Program Director/Principal Investigator (Last, First, Middle): De La Torre, Juan C. 1R01 AI075298-01A2 Viruses can induce a variety of disease states in the central nervous system. Meningitis is a potentially fatal disorder induced by a long list of human pathogens, including viruses, and is often associated with symptoms that include fever, headache, stiffness of the neck, and seizures. Presently, very little can be done for patients with viral meningitis other than to relieve symptoms. We propose that a detailed understanding of this pathogenic process in real time may foster the development of novel interventions to alleviate symptoms and prevent permanent neurological dysfunction and fatalities. To accomplish this goal we propose to study the well-described meningitis induced by lymphocytic choriomeningitis virus (LCMV), a noncytopathic mouse as well as human pathogen. Intracerebral inoculation of mice with LCMV results in a fatal meningitis within 6 days that is mediated almost entirely by cytotoxic lymphocytes (CTL). Importantly, this disease can be completely prevented by prior vaccination or immunization. The dynamics of cellular interactions in the meninges during failed or effective control of infection have not been studied previously. Moreover, the precise mechanisms that mediate fatal injury in this model are not entirely understood. We will utilize a combination of state-of-the art viral reverse genetics, fluorescently-tagged immune cells, and two-photon laser scanning microscopy in combination with in situ staining for different molecular species to follow the local immune cell dynamics in the LCMV-infected mouse cerebral cortex and meningeal space. Our hypothesis is that CTL damage to astrocyte networks in the CNS leads to generalized fatal seizure during acute LCMV-induced meningitis, and that rapid responsiveness and the use of alternative effector mechanisms by activated memory T cells in vaccinated mice results in limited damage to astrocyte networks, maintenance of the blood brain barrier, and survival. This hypothesis will be addressed by the two focused following specific aims: 1) Completion of the first real time analyses of interactions between CTL and CNS targets infected by fluorescently-tagged LCMV, and 2) in vivo evaluation of immunological synapse formation and molecular mechanisms involved in CNS CTL targeting and damage.

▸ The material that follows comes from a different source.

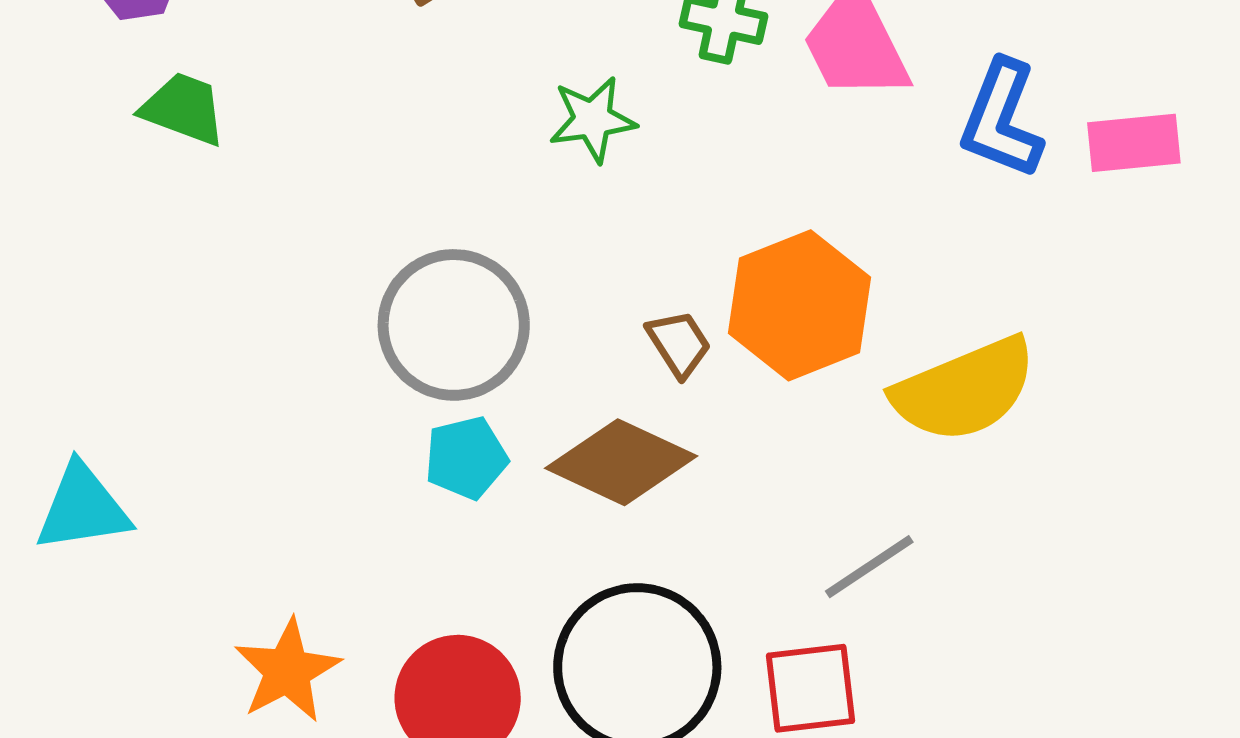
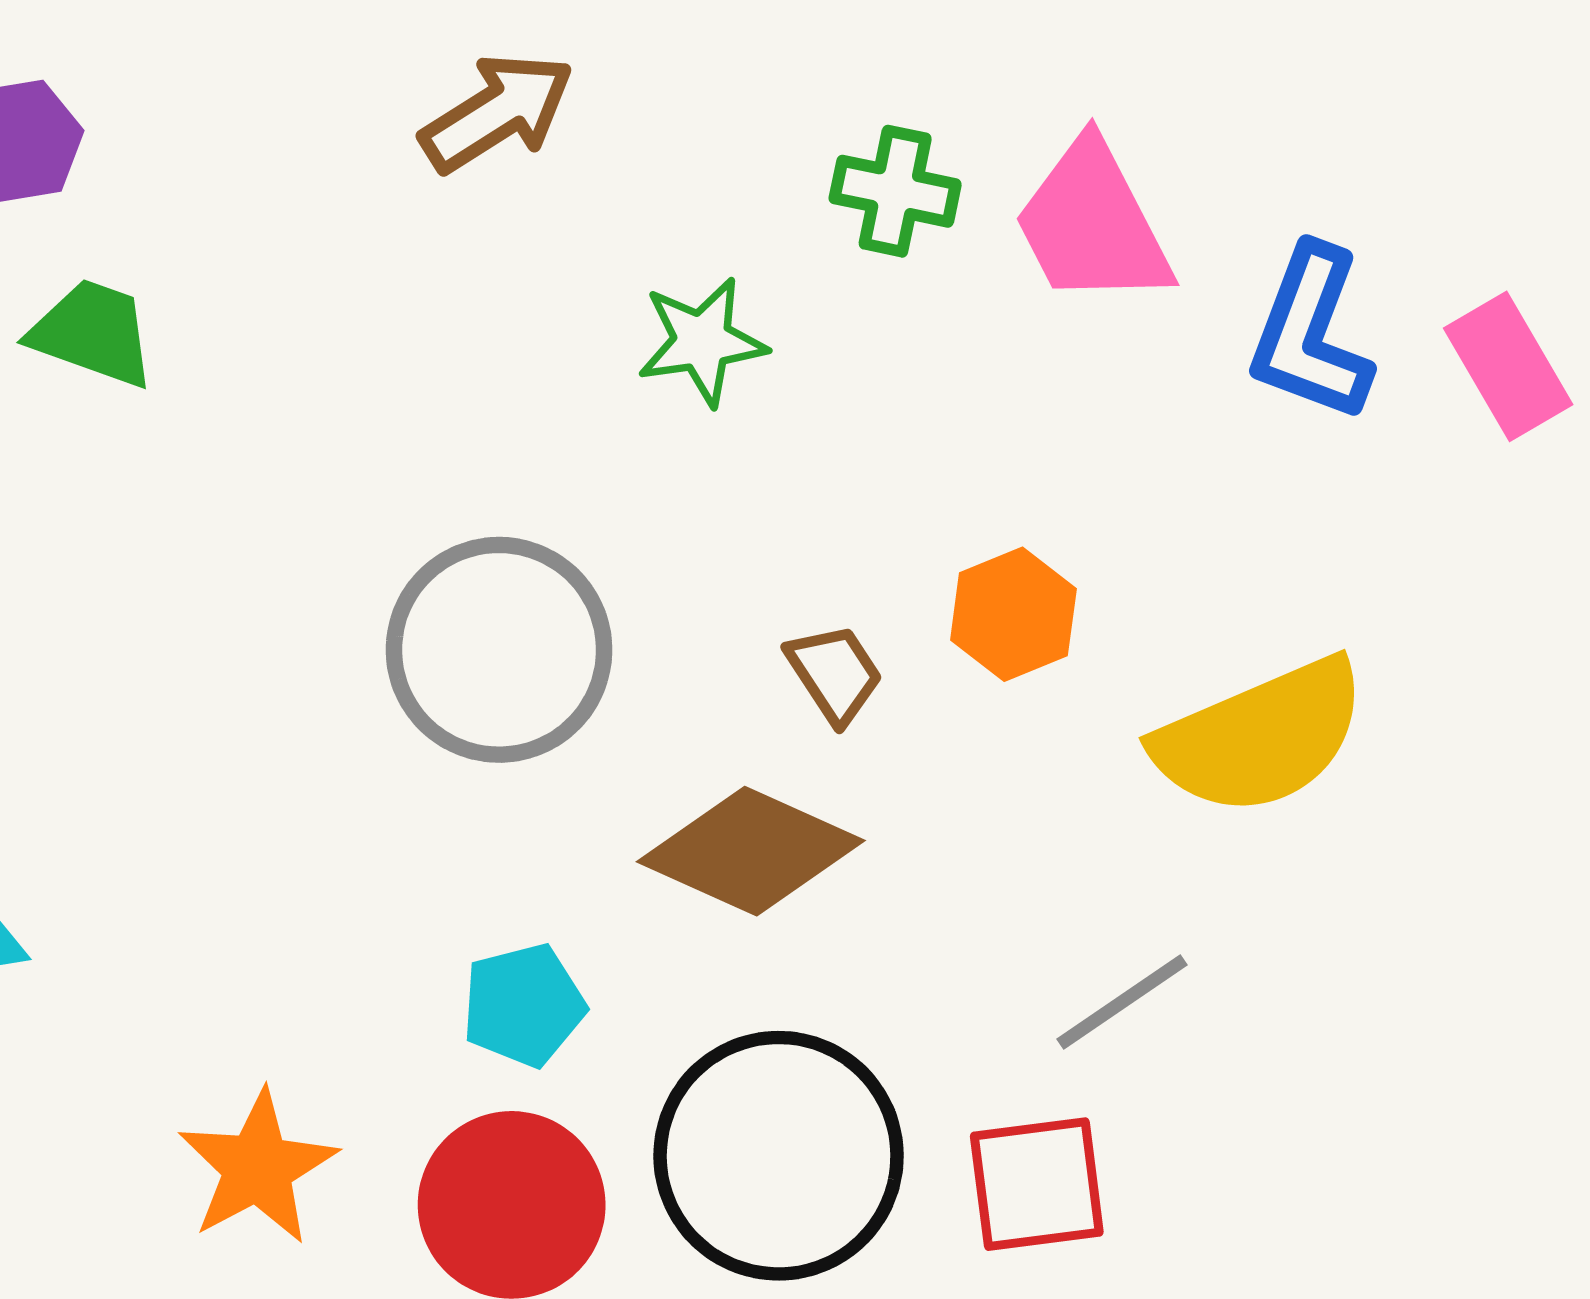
pink rectangle: (1134, 143) -> (1508, 366), turned 66
orange hexagon: (800, 305) -> (1013, 614), size x0.6
cyan pentagon: (466, 458) -> (523, 1005), moved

项目总监/首席研究员（最后、第一、中间）：De La Torre, Juan C. 1R01 AI075298-01A2 病毒可以诱发中枢神经系统的多种疾病状态。脑膜炎是一种潜在致命性疾病，由包括病毒在内的多种人类病原体引起，通常伴有发烧、头痛、颈部僵硬和癫痫发作等症状。目前，除了缓解症状之外，对病毒性脑膜炎患者几乎无能为力。我们建议，实时详细了解这种致病过程可能会促进新干预措施的开发，以减轻症状并预防永久性神经功能障碍和死亡。为了实现这一目标，我们建议研究由淋巴细胞性脉络膜脑膜炎病毒（LCMV）（一种非细胞病变的小鼠以及人类病原体）引起的脑膜炎。小鼠脑内接种 LCMV 会在 6 天内导致几乎完全由细胞毒性淋巴细胞 (CTL) 介导的致命性脑膜炎。重要的是，这种疾病可以通过事先接种疫苗或免疫接种来完全预防。先前尚未研究过感染控制失败或有效期间脑膜中细胞相互作用的动态。此外，在该模型中介导致命伤害的精确机制尚不完全清楚。我们将利用最先进的病毒反向遗传学、荧光标记免疫细胞和双光子激光扫描显微镜的组合，并结合不同分子物种的原位染色，以跟踪 LCMV 中的局部免疫细胞动态。感染小鼠大脑皮层和脑膜腔。我们的假设是，在急性 LCMV 诱导的脑膜炎期间，CTL 对中枢神经系统星形胶质细胞网络的损伤导致全身性致命性癫痫发作，而免疫小鼠中激活的记忆 T 细胞的快速反应和使用替代效应机制会导致对星形胶质细胞网络的有限损伤、维持血脑屏障、维持生存。这一假设将通过以下两个具体目标来解决：1）完成对荧光标记的 LCMV 感染的 CTL 和 CNS 靶标之间相互作用的首次实时分析，以及 2）对免疫突触形成和相关分子机制的体内评估CNS CTL 靶向和损伤。